• [読解用抜粋]:
────────────────────
国鉄時代に急行型車両として一時代を築いた「165系」が、2015年度にも定期運用から姿を消すことが決まりました。「165系」を唯一運用している富士急行が、JR東海から371系車両の購入を決定し、置き換えることを発表したためです。
富士急行が購入するのは、JR東海の371系特急形電車7両(7両編成1本)です。7両編成を3両編成に改造し、「フジサン特急」として運用します。2015年3月に購入し、2015年度中の営業運転開始を予定しています。
165系改造の富士急2000系が引退
「フジサン特急」は、2002年から富士急行の大月~河口湖間で営業運転を開始しました。JR東日本の165系改造車「パノラマエクスプレスアルプス」を購入し富士急2000系とし、3両編成2本が運用されてきました。このうち1本は、2014年7月に、小田急ロマンスカー20000形「RSE」を3両編成に改造した車両(富士急8000系)によって置き換えられています。
残る2000系1編成が、371系によって置き換えられることで、旧国鉄型165系は富士急行での営業運転を終了します。これで165系を運用している会社はなくなり、165系は日本全国で運行を終了します。一時代を築いた旧国鉄型車両が、また一つ姿を消すことになります。
────────────────────
• [元データ]:
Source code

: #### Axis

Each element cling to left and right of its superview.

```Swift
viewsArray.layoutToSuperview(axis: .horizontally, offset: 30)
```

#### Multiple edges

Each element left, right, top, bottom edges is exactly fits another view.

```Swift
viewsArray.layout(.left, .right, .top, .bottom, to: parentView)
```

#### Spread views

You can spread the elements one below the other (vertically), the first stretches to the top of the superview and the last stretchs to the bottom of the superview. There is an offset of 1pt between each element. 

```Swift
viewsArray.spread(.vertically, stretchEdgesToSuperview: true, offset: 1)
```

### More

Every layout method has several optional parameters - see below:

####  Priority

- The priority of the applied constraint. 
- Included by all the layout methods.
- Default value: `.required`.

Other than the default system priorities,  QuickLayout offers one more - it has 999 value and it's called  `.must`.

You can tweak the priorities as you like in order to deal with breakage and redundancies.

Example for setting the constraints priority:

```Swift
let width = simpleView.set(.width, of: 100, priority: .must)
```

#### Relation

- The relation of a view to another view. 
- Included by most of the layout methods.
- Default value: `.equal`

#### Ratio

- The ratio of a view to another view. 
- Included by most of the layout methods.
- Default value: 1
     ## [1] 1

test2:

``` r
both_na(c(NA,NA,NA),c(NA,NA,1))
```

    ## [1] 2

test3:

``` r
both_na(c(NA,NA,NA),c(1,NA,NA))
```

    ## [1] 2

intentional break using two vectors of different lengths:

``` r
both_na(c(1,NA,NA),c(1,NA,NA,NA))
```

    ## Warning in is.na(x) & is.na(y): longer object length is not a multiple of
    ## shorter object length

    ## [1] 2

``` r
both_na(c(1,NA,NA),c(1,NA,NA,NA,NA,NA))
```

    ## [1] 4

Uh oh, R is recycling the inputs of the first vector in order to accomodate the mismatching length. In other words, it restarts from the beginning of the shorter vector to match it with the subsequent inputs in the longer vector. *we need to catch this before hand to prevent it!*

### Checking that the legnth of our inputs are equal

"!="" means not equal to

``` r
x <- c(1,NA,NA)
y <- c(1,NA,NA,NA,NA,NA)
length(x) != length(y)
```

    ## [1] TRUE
────────────────────
• [課題概要 1]: 165系の引退についての抜粋に出てくる鉄道車両の形式名(「〜系」または「〜形」で表されるもの)をすべて挙げてください。
• [課題概要 2]:
165系の引退についての抜粋を読み、次の問いに答えてください。
(a) 富士急行は購入する371系を何両編成に改造しますか。
(b) 「フジサン特急」が営業運転を始めたのは何年ですか。
(c) 2000系のうち1本が富士急8000系に置き換えられたのはいつですか。

• [解答 1]: 165系、371系、富士急2000系、小田急ロマンスカー20000形、富士急8000系

• [解答 2]:
(a) 3両編成
(b) 2002年
(c) 2014年7月